Maman (…) m’appelait son petit Mentor : guide avisé et prudent. Dans la légende, Minerve prenait les traits de Mentor, ami d’Ulysse, pour conseiller Télémaque.

Je devenais vilain par un motif très noble : signifie quelquefois avare, qui vit mesquinement.

il n'eût pas convenu, tandis qu'elle était aux expédients, qu'elle eût su que j'avais de l'argent mignon : en style familier, de l’argent comptant qu’on a mis en réserve pour quelque dépense superflue.

Ce fut à peu près dans ce temps-là que, la paix étant faite, l'armée française repassa les monts : les préliminaires de paix entre la France et l’Empire furent signés le 30 octobre 1735.

L'opéra de Jephté était alors dans sa nouveauté : tragédie lyrique tirée de l’Ecriture sainte, de l’abbé Pellegrin, musique de Monteclair, fut représentée à l’Académie royale de musique le 28 février 1732.

je l'avais vivement exhortée à réformer sa dépense : retrancher ce qui est de trop.

Un croquant arrivait-il ? : un homme de néant, un misérable.

des nouvelles toutes fraîches de la République des Lettres : l’ensemble des érudits d’Europe, liés par une étroite correspondance ; l’expression remonte au début du XVIIème siècle.

Je voulus à son exemple faire de l'encre de sympathie : ou encre sympathique.
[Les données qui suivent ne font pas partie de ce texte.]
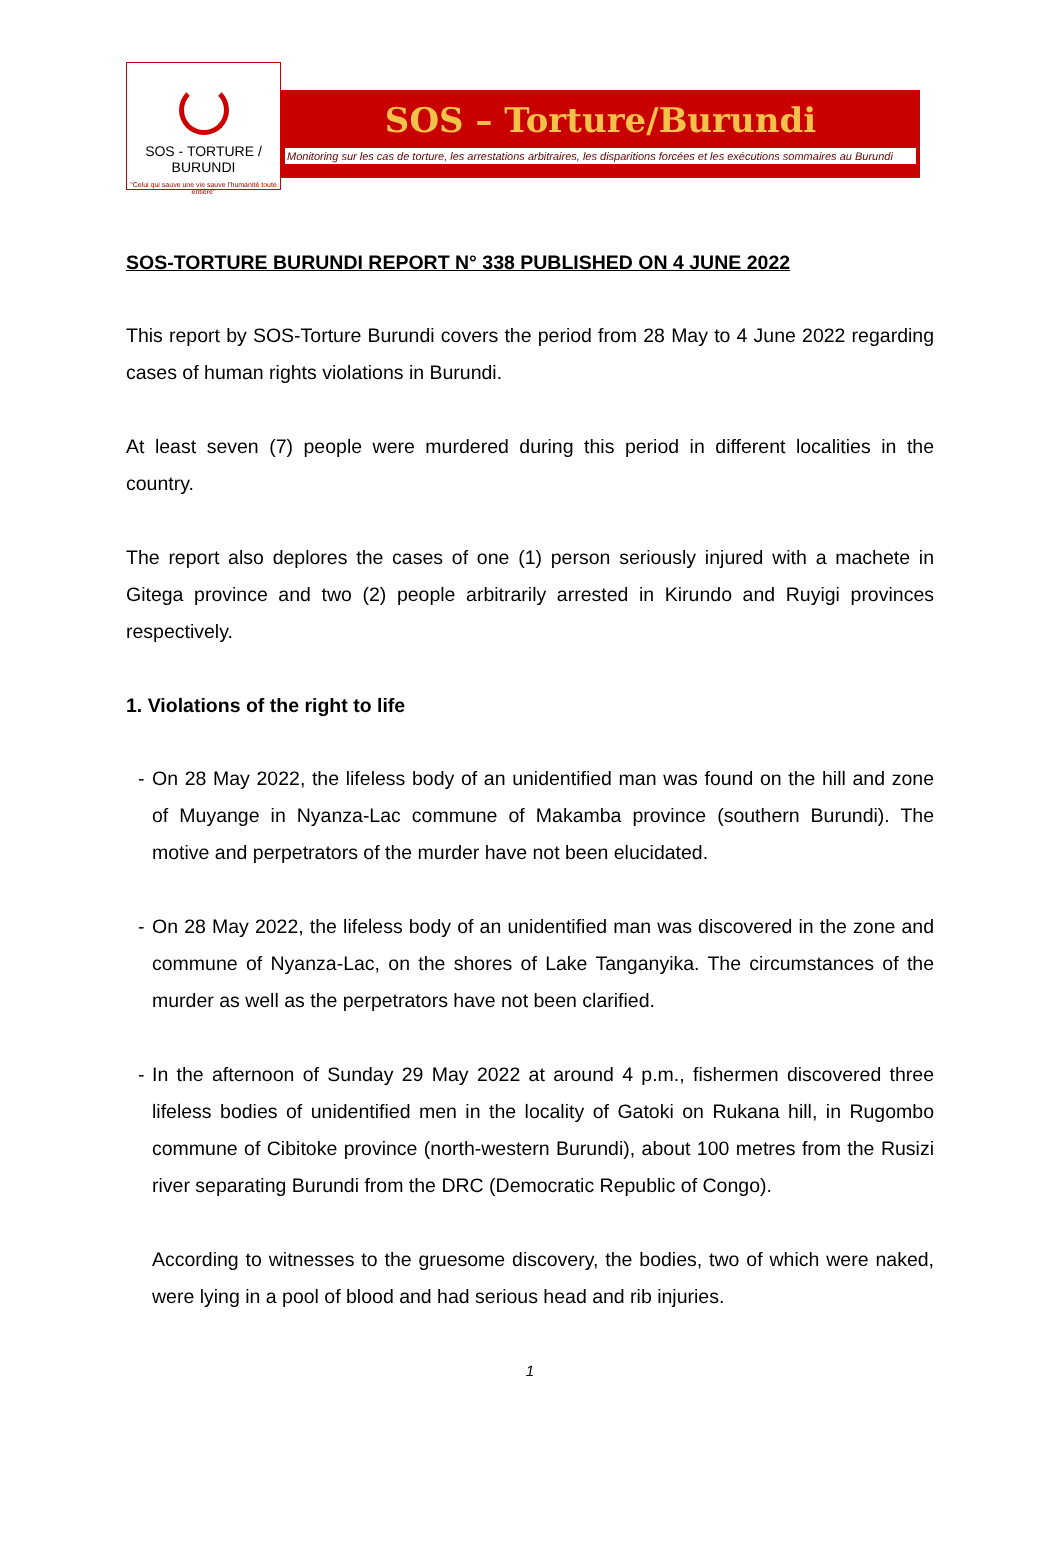SOS - TORTURE / BURUNDI
"Celui qui sauve une vie sauve l'humanité toute entière"
SOS – Torture/Burundi
Monitoring sur les cas de torture, les arrestations arbitraires, les disparitions forcées et les exécutions sommaires au Burundi
SOS-TORTURE BURUNDI REPORT N° 338 PUBLISHED ON 4 JUNE 2022
This report by SOS-Torture Burundi covers the period from 28 May to 4 June 2022 regarding cases of human rights violations in Burundi.
At least seven (7) people were murdered during this period in different localities in the country.
The report also deplores the cases of one (1) person seriously injured with a machete in Gitega province and two (2) people arbitrarily arrested in Kirundo and Ruyigi provinces respectively.
1. Violations of the right to life
- On 28 May 2022, the lifeless body of an unidentified man was found on the hill and zone of Muyange in Nyanza-Lac commune of Makamba province (southern Burundi). The motive and perpetrators of the murder have not been elucidated.
- On 28 May 2022, the lifeless body of an unidentified man was discovered in the zone and commune of Nyanza-Lac, on the shores of Lake Tanganyika. The circumstances of the murder as well as the perpetrators have not been clarified.
- In the afternoon of Sunday 29 May 2022 at around 4 p.m., fishermen discovered three lifeless bodies of unidentified men in the locality of Gatoki on Rukana hill, in Rugombo commune of Cibitoke province (north-western Burundi), about 100 metres from the Rusizi river separating Burundi from the DRC (Democratic Republic of Congo).
According to witnesses to the gruesome discovery, the bodies, two of which were naked, were lying in a pool of blood and had serious head and rib injuries.
1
Encre sans couleur qui ne se révèle que sous l’effet de la chaleur ou d’un agent chimique.

après avoir rempli une bouteille plus qu'à demi de chaux vive, d'orpiment et d'eau : arsenic jaune qu’on trouve tout formé dans les terres.

étant bien conformé par le coffre : expression métaphorique : ayant de bons poumons.

comme s’il se fût agi de la possession d’Hélène : princesse de Troie, célèbre pour sa beauté.

les vapeurs succédèrent aux passions : les affections hypocondriaques et hystériques, aujourd’hui les troubles neuro-végétatifs en général. Une certaine maladie dont l’effet est de rendre mélancolique, quelquefois même de faire pleurer, et qui resserre le coeur et embarrasse la tête. L’usage de ce mot remonte au XVIIème siècle.

en faisant diversion aux projets et tenant écartés les projeteurs : les faiseurs de projets, au sens péjoratif.